Repeat every line of the data exactly; the pictures stay out.

[Camera geometry data]
★ ★ ★
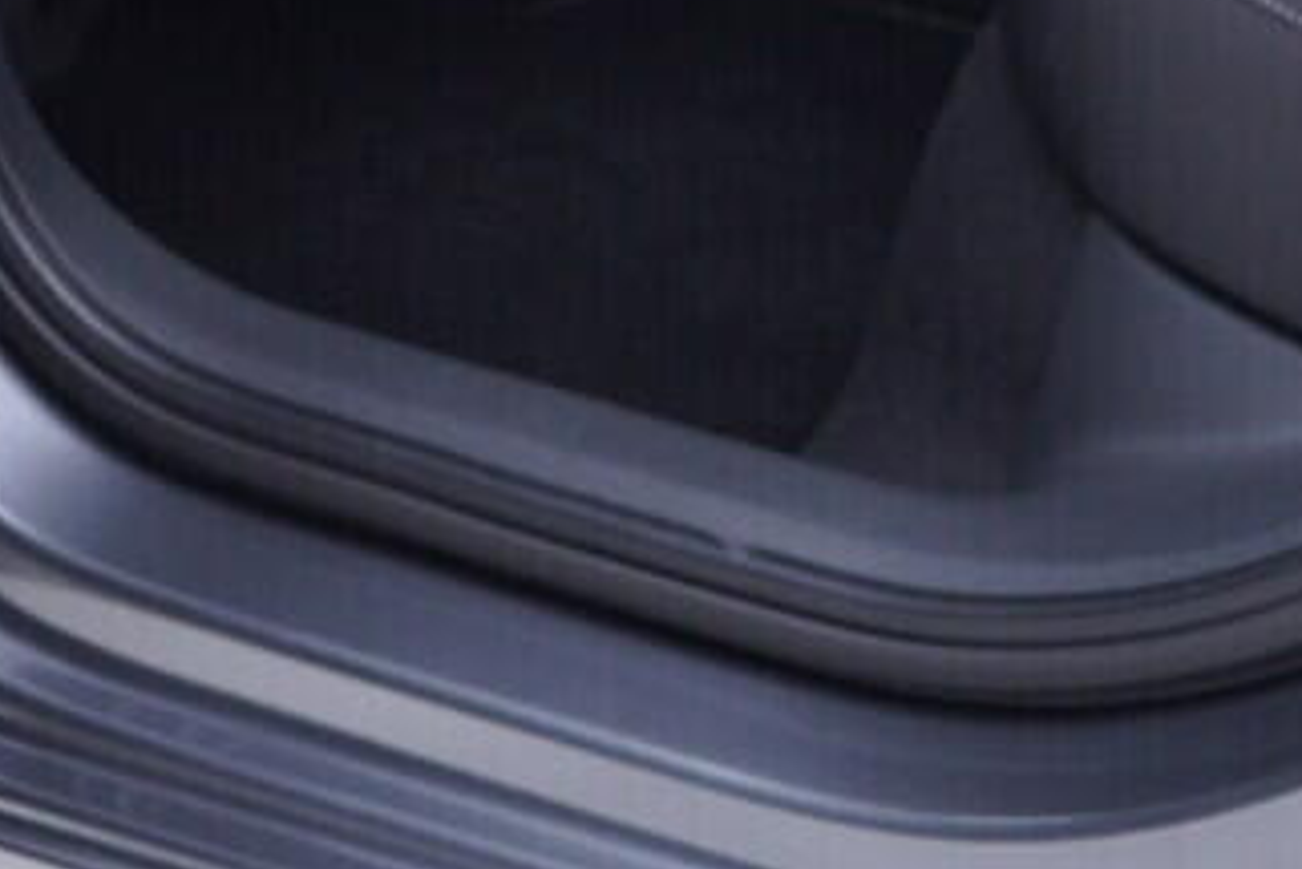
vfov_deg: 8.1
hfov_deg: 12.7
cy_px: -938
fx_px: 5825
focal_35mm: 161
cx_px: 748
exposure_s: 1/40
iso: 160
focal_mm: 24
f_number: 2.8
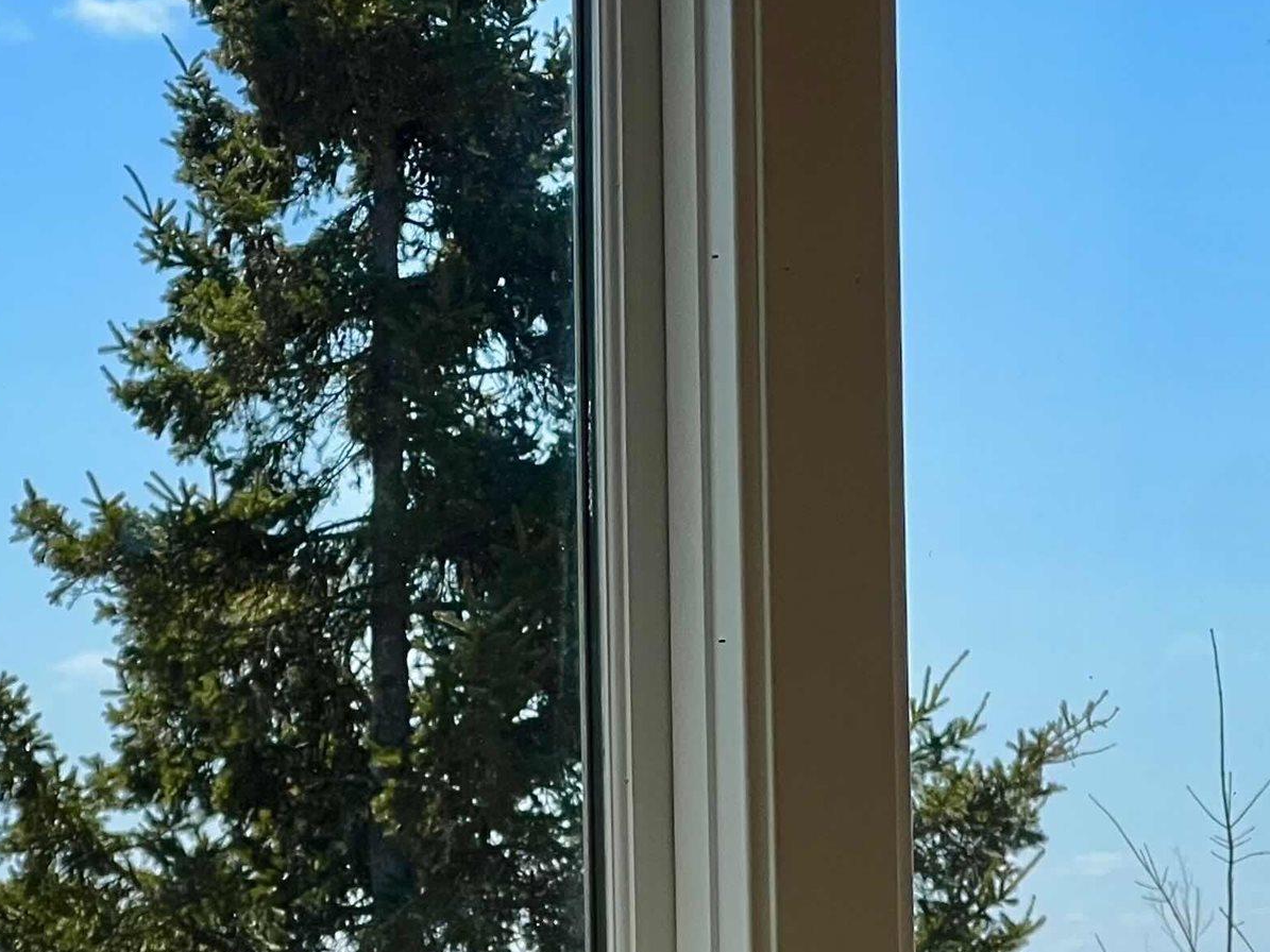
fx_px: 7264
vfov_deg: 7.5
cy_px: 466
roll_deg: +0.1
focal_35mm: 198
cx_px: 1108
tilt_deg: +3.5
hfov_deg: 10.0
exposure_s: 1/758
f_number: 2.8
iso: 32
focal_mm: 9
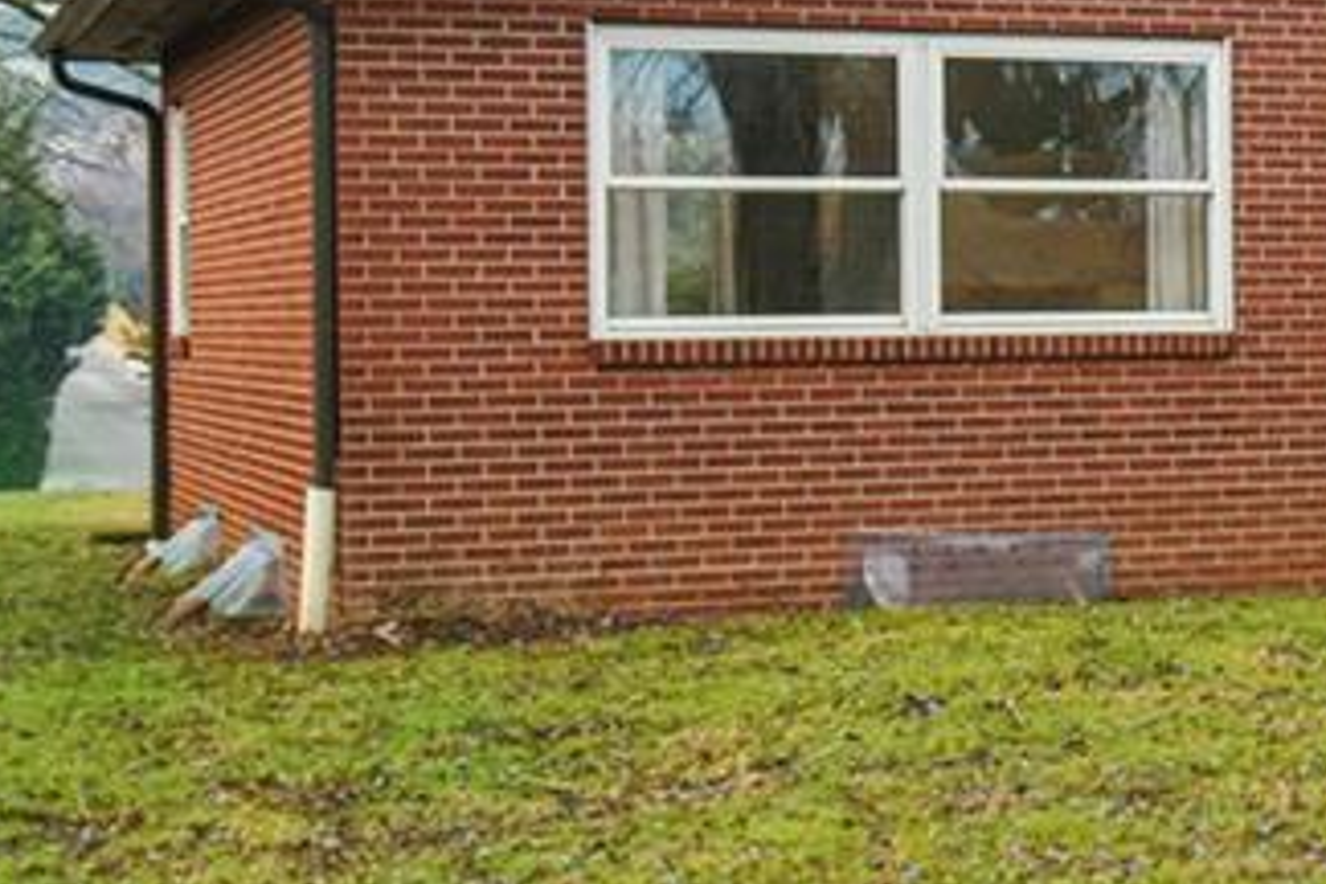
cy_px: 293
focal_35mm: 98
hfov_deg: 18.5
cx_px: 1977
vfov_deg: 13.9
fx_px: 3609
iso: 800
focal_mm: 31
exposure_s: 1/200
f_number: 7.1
★ ★ ★
■ **WORKED SOLUTION**
vfov_deg: 8.1
hfov_deg: 12.7
cy_px: -938
fx_px: 5825
focal_35mm: 161
cx_px: 748
exposure_s: 1/40
iso: 160
focal_mm: 24
f_number: 2.8
fx_px: 7264
vfov_deg: 7.5
cy_px: 466
roll_deg: +0.1
focal_35mm: 198
cx_px: 1108
tilt_deg: +3.5
hfov_deg: 10.0
exposure_s: 1/758
f_number: 2.8
iso: 32
focal_mm: 9
cy_px: 293
focal_35mm: 98
hfov_deg: 18.5
cx_px: 1977
vfov_deg: 13.9
fx_px: 3609
iso: 800
focal_mm: 31
exposure_s: 1/200
f_number: 7.1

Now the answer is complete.